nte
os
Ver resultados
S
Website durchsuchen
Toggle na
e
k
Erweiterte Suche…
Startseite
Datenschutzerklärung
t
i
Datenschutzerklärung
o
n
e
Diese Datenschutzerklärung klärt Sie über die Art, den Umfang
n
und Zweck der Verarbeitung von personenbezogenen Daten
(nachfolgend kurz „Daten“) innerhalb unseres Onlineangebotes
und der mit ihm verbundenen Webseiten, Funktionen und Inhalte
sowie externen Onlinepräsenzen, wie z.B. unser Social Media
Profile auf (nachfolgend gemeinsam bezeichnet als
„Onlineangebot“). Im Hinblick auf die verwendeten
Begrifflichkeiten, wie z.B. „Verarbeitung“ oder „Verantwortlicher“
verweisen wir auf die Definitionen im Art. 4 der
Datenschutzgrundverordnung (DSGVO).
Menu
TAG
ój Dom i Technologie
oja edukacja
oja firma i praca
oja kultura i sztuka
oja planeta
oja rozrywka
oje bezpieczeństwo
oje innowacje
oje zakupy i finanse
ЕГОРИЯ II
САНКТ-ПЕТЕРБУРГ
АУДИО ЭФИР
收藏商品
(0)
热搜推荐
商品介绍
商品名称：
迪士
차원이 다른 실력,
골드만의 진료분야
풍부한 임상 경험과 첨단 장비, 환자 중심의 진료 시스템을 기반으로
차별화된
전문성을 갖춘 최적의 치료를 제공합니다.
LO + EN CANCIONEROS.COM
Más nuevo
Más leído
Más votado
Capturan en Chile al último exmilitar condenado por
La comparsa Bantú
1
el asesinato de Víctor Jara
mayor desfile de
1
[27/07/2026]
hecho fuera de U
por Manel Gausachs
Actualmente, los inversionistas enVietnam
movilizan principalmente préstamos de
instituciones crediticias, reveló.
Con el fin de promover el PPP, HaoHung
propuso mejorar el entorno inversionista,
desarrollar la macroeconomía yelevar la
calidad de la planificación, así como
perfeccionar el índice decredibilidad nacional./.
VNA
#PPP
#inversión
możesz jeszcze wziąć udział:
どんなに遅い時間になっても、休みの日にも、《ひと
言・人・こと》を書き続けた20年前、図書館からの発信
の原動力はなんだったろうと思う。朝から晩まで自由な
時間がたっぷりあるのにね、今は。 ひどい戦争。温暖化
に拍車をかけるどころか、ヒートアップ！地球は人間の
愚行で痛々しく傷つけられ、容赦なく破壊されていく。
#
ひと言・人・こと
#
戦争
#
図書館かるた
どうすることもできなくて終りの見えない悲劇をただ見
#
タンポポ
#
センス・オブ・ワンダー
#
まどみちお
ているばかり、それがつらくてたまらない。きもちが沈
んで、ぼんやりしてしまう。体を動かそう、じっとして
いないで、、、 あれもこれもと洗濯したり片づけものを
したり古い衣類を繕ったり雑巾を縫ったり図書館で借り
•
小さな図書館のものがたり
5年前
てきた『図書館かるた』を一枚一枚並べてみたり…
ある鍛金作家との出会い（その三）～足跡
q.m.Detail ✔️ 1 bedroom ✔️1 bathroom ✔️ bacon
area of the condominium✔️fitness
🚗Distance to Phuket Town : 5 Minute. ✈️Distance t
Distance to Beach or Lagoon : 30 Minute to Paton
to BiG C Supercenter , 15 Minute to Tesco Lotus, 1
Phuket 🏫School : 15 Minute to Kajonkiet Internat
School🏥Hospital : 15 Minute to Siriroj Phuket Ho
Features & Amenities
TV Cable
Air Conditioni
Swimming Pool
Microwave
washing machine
-----
Set down all of the text in the data above, line by line, without changing anything.

◆ ANSWER TO THIS PROBLEM
nte
os
Ver resultados
S
Website durchsuchen
Toggle na
e
k
Erweiterte Suche…
Startseite
Datenschutzerklärung
t
i
Datenschutzerklärung
o
n
e
Diese Datenschutzerklärung klärt Sie über die Art, den Umfang
n
und Zweck der Verarbeitung von personenbezogenen Daten
(nachfolgend kurz „Daten“) innerhalb unseres Onlineangebotes
und der mit ihm verbundenen Webseiten, Funktionen und Inhalte
sowie externen Onlinepräsenzen, wie z.B. unser Social Media
Profile auf (nachfolgend gemeinsam bezeichnet als
„Onlineangebot“). Im Hinblick auf die verwendeten
Begrifflichkeiten, wie z.B. „Verarbeitung“ oder „Verantwortlicher“
verweisen wir auf die Definitionen im Art. 4 der
Datenschutzgrundverordnung (DSGVO).
Menu
TAG
ój Dom i Technologie
oja edukacja
oja firma i praca
oja kultura i sztuka
oja planeta
oja rozrywka
oje bezpieczeństwo
oje innowacje
oje zakupy i finanse
ЕГОРИЯ II
САНКТ-ПЕТЕРБУРГ
АУДИО ЭФИР
收藏商品
(0)
热搜推荐
商品介绍
商品名称：
迪士
차원이 다른 실력,
골드만의 진료분야
풍부한 임상 경험과 첨단 장비, 환자 중심의 진료 시스템을 기반으로
차별화된
전문성을 갖춘 최적의 치료를 제공합니다.
LO + EN CANCIONEROS.COM
Más nuevo
Más leído
Más votado
Capturan en Chile al último exmilitar condenado por
La comparsa Bantú
1
el asesinato de Víctor Jara
mayor desfile de
1
[27/07/2026]
hecho fuera de U
por Manel Gausachs
Actualmente, los inversionistas enVietnam
movilizan principalmente préstamos de
instituciones crediticias, reveló.
Con el fin de promover el PPP, HaoHung
propuso mejorar el entorno inversionista,
desarrollar la macroeconomía yelevar la
calidad de la planificación, así como
perfeccionar el índice decredibilidad nacional./.
VNA
#PPP
#inversión
możesz jeszcze wziąć udział:
どんなに遅い時間になっても、休みの日にも、《ひと
言・人・こと》を書き続けた20年前、図書館からの発信
の原動力はなんだったろうと思う。朝から晩まで自由な
時間がたっぷりあるのにね、今は。 ひどい戦争。温暖化
に拍車をかけるどころか、ヒートアップ！地球は人間の
愚行で痛々しく傷つけられ、容赦なく破壊されていく。
#
ひと言・人・こと
#
戦争
#
図書館かるた
どうすることもできなくて終りの見えない悲劇をただ見
#
タンポポ
#
センス・オブ・ワンダー
#
まどみちお
ているばかり、それがつらくてたまらない。きもちが沈
んで、ぼんやりしてしまう。体を動かそう、じっとして
いないで、、、 あれもこれもと洗濯したり片づけものを
したり古い衣類を繕ったり雑巾を縫ったり図書館で借り
•
小さな図書館のものがたり
5年前
てきた『図書館かるた』を一枚一枚並べてみたり…
ある鍛金作家との出会い（その三）～足跡
q.m.Detail ✔️ 1 bedroom ✔️1 bathroom ✔️ bacon
area of the condominium✔️fitness
🚗Distance to Phuket Town : 5 Minute. ✈️Distance t
Distance to Beach or Lagoon : 30 Minute to Paton
to BiG C Supercenter , 15 Minute to Tesco Lotus, 1
Phuket 🏫School : 15 Minute to Kajonkiet Internat
School🏥Hospital : 15 Minute to Siriroj Phuket Ho
Features & Amenities
TV Cable
Air Conditioni
Swimming Pool
Microwave
washing machine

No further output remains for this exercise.